TASK BRIEF:
Keeping every word the same, return the listing from its first line until the line holding "snapEdIT: '1' snapFB: N;" has been returned as well.

RECORDS SHOWN:
※

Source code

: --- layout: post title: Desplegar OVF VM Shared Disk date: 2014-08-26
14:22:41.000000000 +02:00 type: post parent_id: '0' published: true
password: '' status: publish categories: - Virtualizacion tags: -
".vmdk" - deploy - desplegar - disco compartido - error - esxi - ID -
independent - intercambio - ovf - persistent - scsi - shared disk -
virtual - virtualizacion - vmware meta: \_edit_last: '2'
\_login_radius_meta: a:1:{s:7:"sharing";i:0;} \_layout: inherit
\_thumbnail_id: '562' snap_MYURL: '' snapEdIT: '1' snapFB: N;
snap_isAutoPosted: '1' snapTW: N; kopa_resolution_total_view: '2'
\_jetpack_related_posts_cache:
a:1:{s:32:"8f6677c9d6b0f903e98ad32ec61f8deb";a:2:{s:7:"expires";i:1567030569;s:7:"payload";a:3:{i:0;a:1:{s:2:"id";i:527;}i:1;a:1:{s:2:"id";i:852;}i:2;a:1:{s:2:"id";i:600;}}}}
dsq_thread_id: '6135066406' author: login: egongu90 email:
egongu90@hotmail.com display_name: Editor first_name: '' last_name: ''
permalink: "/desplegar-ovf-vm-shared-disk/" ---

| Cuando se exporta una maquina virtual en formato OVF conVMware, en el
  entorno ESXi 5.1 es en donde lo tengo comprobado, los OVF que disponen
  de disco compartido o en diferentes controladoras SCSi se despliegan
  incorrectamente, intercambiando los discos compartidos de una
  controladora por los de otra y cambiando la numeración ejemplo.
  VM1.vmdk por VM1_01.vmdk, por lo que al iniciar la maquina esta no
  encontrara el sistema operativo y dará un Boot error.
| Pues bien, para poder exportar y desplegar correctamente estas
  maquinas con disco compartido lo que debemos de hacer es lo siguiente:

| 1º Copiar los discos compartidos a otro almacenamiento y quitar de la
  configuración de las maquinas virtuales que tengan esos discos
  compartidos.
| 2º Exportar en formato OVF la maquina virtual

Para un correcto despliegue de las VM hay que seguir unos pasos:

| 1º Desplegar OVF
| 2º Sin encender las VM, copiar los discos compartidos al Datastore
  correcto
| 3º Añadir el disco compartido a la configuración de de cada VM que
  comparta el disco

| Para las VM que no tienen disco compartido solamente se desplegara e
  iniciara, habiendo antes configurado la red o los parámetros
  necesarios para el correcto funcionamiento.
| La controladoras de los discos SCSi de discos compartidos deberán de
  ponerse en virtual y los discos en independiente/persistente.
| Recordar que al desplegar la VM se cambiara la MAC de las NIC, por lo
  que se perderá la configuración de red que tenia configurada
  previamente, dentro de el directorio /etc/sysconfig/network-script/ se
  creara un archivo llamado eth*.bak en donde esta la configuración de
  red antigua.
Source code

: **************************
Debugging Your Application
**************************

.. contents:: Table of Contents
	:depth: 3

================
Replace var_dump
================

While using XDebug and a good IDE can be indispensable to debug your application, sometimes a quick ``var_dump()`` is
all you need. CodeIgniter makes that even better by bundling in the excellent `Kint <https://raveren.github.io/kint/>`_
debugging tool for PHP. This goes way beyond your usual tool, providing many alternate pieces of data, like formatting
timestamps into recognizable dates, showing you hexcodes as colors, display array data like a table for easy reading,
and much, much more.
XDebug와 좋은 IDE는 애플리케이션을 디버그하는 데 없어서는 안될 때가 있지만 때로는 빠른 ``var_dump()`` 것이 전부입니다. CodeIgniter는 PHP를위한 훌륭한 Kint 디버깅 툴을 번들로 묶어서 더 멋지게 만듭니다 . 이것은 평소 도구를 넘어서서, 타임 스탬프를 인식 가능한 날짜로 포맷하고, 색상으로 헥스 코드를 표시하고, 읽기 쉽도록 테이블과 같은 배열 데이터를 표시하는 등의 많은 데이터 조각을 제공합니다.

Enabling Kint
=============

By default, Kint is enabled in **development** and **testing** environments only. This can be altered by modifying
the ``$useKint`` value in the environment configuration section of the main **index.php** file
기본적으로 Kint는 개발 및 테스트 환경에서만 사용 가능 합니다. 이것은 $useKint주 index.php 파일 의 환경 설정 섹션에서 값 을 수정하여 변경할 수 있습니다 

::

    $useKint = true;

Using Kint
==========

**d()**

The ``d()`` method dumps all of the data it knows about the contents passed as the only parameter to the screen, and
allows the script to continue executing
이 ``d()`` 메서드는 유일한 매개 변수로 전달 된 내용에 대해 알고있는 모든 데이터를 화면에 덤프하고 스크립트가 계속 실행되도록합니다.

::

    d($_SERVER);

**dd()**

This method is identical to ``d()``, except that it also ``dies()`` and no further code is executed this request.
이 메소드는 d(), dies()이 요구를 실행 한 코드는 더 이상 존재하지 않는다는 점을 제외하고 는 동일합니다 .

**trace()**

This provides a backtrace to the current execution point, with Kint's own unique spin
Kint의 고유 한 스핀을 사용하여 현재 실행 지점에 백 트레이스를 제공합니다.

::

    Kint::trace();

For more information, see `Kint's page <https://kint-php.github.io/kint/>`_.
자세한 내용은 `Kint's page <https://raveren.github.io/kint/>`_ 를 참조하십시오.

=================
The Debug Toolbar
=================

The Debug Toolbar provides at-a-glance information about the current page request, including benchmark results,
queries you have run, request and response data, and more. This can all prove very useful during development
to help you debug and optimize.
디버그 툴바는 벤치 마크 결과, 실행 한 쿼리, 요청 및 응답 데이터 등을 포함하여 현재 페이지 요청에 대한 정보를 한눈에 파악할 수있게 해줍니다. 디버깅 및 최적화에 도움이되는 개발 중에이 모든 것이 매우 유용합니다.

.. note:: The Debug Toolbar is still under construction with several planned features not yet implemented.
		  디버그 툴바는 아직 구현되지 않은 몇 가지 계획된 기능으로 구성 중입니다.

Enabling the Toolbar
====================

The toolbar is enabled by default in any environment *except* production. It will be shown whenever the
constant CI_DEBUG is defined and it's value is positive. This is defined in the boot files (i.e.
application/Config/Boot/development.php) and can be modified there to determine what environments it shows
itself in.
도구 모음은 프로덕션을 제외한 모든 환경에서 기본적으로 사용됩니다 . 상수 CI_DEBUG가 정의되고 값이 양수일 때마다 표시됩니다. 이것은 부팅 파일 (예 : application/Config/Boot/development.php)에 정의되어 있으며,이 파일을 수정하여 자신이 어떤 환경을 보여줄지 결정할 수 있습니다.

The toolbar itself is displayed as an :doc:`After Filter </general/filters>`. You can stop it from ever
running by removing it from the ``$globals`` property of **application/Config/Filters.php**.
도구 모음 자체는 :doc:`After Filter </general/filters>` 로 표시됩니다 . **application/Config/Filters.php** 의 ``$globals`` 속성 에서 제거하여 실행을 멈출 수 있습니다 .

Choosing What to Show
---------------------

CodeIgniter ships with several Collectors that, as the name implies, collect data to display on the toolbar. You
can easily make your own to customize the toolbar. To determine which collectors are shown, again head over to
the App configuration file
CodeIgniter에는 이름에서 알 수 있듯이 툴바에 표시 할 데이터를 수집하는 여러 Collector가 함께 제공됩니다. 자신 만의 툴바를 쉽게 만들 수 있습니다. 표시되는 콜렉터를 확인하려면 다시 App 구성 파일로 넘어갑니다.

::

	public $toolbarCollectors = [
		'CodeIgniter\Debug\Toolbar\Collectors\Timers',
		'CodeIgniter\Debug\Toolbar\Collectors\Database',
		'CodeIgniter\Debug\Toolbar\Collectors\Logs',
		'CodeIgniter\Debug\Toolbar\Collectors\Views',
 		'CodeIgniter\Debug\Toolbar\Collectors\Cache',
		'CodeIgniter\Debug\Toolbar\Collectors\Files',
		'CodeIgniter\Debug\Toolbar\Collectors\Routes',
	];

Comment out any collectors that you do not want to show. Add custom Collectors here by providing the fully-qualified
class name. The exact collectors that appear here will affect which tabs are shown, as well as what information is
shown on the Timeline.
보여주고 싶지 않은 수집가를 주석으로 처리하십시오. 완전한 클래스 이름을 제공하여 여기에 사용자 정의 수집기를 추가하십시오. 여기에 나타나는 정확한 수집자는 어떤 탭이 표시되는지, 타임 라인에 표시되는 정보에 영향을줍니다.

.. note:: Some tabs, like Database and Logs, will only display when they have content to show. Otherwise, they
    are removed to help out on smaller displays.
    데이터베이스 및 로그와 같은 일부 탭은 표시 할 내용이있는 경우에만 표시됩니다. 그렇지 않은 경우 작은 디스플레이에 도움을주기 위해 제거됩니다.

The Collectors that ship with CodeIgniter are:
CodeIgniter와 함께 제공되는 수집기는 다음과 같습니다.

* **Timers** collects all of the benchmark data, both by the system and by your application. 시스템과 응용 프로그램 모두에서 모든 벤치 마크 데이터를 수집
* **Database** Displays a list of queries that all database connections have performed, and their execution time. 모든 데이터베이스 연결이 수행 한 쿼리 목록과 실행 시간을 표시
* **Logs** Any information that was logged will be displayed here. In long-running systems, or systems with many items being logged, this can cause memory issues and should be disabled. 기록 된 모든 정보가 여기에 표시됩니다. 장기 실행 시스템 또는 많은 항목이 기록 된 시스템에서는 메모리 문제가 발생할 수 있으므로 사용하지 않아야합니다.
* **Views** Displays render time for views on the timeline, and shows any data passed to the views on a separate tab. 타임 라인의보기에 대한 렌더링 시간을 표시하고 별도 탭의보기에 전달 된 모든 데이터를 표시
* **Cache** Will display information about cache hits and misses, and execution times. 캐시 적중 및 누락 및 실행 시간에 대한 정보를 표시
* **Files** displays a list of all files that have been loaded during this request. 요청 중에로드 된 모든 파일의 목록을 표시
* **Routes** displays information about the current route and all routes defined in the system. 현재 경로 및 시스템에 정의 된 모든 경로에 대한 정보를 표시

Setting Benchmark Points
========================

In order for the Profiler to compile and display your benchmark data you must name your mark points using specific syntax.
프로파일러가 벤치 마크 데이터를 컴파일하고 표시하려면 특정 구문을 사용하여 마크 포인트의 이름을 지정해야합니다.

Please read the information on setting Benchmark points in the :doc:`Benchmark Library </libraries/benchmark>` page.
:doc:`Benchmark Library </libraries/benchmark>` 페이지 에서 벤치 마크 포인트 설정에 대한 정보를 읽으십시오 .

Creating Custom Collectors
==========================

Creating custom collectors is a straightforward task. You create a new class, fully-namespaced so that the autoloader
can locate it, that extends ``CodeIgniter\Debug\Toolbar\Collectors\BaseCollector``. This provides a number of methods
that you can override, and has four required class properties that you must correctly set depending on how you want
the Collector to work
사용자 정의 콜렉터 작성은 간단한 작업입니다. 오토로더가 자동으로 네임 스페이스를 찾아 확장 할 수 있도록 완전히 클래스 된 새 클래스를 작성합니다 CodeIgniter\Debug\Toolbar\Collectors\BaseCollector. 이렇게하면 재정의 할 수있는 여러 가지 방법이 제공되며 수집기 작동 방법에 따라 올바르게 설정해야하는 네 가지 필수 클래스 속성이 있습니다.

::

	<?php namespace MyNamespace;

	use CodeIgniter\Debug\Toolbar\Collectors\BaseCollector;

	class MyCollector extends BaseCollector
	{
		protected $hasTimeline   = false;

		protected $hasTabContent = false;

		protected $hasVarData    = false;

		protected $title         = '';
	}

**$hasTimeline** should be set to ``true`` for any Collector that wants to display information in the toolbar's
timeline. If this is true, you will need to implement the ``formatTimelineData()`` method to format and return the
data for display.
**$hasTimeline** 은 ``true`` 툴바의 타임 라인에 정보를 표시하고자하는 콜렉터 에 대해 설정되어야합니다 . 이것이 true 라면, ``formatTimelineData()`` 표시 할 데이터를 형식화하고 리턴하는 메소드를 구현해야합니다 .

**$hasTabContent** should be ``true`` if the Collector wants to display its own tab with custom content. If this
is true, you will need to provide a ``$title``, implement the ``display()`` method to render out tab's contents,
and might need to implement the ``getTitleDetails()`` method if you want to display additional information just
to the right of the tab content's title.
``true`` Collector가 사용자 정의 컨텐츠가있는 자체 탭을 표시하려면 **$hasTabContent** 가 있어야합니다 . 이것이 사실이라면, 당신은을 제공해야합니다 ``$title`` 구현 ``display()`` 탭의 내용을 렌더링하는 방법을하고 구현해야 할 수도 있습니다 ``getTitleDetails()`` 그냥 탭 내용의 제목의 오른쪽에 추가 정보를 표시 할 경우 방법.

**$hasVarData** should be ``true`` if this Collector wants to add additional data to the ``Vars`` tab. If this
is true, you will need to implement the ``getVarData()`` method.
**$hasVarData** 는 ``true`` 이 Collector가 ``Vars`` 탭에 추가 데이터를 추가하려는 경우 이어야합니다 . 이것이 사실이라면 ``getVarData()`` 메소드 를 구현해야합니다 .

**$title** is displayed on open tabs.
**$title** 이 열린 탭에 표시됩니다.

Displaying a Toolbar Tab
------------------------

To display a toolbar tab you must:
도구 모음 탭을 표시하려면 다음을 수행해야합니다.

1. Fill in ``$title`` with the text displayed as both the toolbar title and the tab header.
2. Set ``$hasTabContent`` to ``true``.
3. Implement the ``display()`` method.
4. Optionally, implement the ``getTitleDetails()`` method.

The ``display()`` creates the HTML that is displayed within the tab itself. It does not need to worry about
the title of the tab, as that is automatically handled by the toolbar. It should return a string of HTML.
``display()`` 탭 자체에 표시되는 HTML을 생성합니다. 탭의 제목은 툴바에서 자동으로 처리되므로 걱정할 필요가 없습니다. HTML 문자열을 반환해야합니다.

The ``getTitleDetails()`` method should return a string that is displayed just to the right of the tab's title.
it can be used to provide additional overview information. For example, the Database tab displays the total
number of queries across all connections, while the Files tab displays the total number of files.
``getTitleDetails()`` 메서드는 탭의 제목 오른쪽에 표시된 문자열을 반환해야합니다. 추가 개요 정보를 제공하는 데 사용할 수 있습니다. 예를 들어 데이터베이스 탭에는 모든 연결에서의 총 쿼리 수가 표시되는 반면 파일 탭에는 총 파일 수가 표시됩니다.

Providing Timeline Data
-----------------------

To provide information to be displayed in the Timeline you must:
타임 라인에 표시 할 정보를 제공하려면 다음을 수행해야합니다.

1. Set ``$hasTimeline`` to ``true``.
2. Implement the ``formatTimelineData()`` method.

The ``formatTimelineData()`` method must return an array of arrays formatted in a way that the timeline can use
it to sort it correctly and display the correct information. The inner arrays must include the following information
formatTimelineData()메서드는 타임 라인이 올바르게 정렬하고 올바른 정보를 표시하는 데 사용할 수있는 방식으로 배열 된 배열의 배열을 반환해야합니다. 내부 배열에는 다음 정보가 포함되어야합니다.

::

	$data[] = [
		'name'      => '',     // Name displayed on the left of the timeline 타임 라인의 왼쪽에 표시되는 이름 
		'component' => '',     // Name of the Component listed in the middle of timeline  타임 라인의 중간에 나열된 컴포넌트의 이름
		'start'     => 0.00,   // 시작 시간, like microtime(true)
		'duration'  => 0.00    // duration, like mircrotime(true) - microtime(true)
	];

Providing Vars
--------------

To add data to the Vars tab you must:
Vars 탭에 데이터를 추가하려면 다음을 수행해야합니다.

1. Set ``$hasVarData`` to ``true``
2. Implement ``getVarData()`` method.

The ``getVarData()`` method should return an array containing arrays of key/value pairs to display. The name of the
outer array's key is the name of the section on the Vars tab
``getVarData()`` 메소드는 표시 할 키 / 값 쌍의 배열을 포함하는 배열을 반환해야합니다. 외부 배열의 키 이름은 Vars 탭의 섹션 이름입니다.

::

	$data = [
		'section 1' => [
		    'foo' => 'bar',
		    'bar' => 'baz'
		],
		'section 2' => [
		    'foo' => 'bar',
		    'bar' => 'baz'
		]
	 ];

※

WRITTEN RESPONSE:
Source code

: --- layout: post title: Desplegar OVF VM Shared Disk date: 2014-08-26
14:22:41.000000000 +02:00 type: post parent_id: '0' published: true
password: '' status: publish categories: - Virtualizacion tags: -
".vmdk" - deploy - desplegar - disco compartido - error - esxi - ID -
independent - intercambio - ovf - persistent - scsi - shared disk -
virtual - virtualizacion - vmware meta: \_edit_last: '2'
\_login_radius_meta: a:1:{s:7:"sharing";i:0;} \_layout: inherit
\_thumbnail_id: '562' snap_MYURL: '' snapEdIT: '1' snapFB: N;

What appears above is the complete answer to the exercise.